Given the relatively low numbers who have settled in Australia, the bulk within Victoria and New South Wales, I am simply at a loss to find the reasons driving the coalition's policy in relation to Sri Lankans seeking refuge. It flies in the face of their position, stated in reference to the opposition to the agreement with Malaysia, that such agreements must only be entered with signatories to the convention. It also flies in the face of their position that such agreements must be made with regard to adequate human rights protections. There is no consistency in that approach. There is little logic in that approach. That is why I am so deeply opposed to what they have put forward and it is what has driven me to submit this motion for the House's consideration. It is up to the member for Canning, who follows me in this debate along with the member for Pearce, to outline why this proposal should not be labelled as grossly hypocritical and discriminatory. As opposed to that, the government bases its approach on evidence and does so and manages our obligations consistent with the convention.

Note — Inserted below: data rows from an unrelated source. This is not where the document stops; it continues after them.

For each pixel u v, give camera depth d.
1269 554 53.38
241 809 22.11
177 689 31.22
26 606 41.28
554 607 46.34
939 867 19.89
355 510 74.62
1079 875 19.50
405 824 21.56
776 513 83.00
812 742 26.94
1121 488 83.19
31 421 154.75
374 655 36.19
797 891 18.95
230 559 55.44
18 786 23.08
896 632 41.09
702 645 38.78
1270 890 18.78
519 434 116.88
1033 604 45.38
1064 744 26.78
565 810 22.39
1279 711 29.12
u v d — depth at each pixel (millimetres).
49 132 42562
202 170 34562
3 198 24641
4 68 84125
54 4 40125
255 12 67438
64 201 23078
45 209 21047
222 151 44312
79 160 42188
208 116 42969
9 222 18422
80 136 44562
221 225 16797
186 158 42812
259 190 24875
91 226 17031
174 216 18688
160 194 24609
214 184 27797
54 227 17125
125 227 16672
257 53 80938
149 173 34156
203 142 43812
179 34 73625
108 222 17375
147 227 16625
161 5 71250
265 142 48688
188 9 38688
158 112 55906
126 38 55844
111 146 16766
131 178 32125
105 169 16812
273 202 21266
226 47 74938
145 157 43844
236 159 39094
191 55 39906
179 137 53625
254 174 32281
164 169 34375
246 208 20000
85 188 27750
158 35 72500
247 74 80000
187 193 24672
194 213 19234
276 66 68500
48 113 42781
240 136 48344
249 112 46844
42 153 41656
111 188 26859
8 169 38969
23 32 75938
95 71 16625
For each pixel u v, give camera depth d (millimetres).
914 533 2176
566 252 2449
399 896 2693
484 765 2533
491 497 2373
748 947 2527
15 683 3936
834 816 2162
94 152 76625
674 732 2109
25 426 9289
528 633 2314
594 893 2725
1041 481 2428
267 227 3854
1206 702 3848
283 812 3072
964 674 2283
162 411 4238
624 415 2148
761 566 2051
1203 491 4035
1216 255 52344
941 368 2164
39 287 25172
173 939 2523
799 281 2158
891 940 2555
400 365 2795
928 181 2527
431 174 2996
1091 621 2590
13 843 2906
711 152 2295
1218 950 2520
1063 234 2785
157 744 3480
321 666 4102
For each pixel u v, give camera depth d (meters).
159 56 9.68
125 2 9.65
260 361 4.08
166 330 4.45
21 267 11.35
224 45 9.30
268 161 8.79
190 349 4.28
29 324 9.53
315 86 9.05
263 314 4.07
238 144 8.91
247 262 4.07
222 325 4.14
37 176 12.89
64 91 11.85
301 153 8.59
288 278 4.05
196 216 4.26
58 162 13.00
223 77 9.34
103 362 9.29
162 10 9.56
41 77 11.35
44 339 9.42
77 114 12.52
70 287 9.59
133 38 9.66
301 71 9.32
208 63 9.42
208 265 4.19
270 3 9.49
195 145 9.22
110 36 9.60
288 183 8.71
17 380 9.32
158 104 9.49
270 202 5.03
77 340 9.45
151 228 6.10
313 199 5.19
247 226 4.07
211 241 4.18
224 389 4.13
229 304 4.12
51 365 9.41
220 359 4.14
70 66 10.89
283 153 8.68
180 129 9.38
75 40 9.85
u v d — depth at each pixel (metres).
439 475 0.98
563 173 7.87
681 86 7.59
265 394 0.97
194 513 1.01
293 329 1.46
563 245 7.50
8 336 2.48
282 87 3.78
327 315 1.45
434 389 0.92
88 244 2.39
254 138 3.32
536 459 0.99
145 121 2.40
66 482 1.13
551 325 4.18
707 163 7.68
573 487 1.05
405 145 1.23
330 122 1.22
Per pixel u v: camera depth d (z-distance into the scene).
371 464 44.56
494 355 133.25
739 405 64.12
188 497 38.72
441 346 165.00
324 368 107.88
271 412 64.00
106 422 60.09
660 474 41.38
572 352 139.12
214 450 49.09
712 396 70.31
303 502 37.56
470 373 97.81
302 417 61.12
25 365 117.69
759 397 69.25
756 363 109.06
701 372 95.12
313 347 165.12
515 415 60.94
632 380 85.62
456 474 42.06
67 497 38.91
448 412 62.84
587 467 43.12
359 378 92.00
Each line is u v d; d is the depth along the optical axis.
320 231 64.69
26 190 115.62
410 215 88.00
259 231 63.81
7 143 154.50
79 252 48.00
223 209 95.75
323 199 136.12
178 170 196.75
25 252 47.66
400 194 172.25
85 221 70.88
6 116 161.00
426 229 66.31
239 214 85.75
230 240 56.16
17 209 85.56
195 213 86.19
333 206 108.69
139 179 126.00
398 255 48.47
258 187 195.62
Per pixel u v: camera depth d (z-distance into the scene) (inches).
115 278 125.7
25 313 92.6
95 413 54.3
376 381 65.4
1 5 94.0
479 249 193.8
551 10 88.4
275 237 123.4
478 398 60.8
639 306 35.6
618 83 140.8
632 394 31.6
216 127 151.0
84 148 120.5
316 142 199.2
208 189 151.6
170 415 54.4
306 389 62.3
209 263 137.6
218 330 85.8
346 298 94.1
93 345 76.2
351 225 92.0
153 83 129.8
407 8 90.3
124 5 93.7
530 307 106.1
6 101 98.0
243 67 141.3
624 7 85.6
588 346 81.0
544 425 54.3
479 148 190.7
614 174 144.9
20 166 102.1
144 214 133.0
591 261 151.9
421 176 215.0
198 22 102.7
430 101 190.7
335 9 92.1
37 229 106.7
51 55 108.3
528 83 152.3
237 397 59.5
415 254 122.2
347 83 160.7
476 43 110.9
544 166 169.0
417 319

While we have, as I have outlined, accepted a modest number of people from Sri Lanka seeking asylum, we have returned and will return failed asylum seekers after a thorough assessment of their claim for protection. Into the future, as we implement the recommendations of the Houston report, we will be able to do so in a transparent, understandable way but with an unshakeably firm determination to deny people smugglers the ability to profit from the desperation of others. I commend this proposed resolution to the House.